*** Opening of Input ***
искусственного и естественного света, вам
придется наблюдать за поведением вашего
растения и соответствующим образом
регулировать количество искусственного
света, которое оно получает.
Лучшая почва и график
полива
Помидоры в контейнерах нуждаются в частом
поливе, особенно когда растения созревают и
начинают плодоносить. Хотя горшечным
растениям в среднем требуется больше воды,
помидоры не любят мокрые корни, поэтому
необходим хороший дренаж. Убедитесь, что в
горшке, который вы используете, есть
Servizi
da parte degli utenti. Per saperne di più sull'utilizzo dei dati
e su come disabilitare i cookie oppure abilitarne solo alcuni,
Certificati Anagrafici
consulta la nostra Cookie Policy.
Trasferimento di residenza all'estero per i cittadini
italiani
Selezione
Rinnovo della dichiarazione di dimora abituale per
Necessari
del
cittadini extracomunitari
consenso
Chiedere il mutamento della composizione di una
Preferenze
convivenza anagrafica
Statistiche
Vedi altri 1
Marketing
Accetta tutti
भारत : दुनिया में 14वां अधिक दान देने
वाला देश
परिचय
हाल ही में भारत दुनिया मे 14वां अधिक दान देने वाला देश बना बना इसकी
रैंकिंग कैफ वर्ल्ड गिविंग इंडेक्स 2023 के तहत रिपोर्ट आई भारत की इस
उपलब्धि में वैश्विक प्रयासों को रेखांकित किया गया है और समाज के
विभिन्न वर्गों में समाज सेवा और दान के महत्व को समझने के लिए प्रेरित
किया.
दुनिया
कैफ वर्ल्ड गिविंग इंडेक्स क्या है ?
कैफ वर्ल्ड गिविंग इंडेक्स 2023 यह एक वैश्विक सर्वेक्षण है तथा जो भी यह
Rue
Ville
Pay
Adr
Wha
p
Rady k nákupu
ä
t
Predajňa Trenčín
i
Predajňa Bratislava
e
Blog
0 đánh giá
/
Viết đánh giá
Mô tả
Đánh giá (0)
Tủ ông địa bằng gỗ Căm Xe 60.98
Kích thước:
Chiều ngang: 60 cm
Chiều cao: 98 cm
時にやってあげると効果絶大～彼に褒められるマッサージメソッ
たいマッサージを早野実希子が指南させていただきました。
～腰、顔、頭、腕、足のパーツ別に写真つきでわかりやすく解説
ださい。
*** Close of Input ***
*Task goal:* Reproduce the part of the items that opens with their first line and closes with the line containing "कैफ वर्ल्ड गिविंग इंडेक्स क्या है ?", both ends included, substituting "Rifiuta tutti" for "Accetta tutti" and leaving everything else unchanged.

*Written reply:*
искусственного и естественного света, вам
придется наблюдать за поведением вашего
растения и соответствующим образом
регулировать количество искусственного
света, которое оно получает.
Лучшая почва и график
полива
Помидоры в контейнерах нуждаются в частом
поливе, особенно когда растения созревают и
начинают плодоносить. Хотя горшечным
растениям в среднем требуется больше воды,
помидоры не любят мокрые корни, поэтому
необходим хороший дренаж. Убедитесь, что в
горшке, который вы используете, есть
Servizi
da parte degli utenti. Per saperne di più sull'utilizzo dei dati
e su come disabilitare i cookie oppure abilitarne solo alcuni,
Certificati Anagrafici
consulta la nostra Cookie Policy.
Trasferimento di residenza all'estero per i cittadini
italiani
Selezione
Rinnovo della dichiarazione di dimora abituale per
Necessari
del
cittadini extracomunitari
consenso
Chiedere il mutamento della composizione di una
Preferenze
convivenza anagrafica
Statistiche
Vedi altri 1
Marketing
Rifiuta tutti
भारत : दुनिया में 14वां अधिक दान देने
वाला देश
परिचय
हाल ही में भारत दुनिया मे 14वां अधिक दान देने वाला देश बना बना इसकी
रैंकिंग कैफ वर्ल्ड गिविंग इंडेक्स 2023 के तहत रिपोर्ट आई भारत की इस
उपलब्धि में वैश्विक प्रयासों को रेखांकित किया गया है और समाज के
विभिन्न वर्गों में समाज सेवा और दान के महत्व को समझने के लिए प्रेरित
किया.
दुनिया
कैफ वर्ल्ड गिविंग इंडेक्स क्या है ?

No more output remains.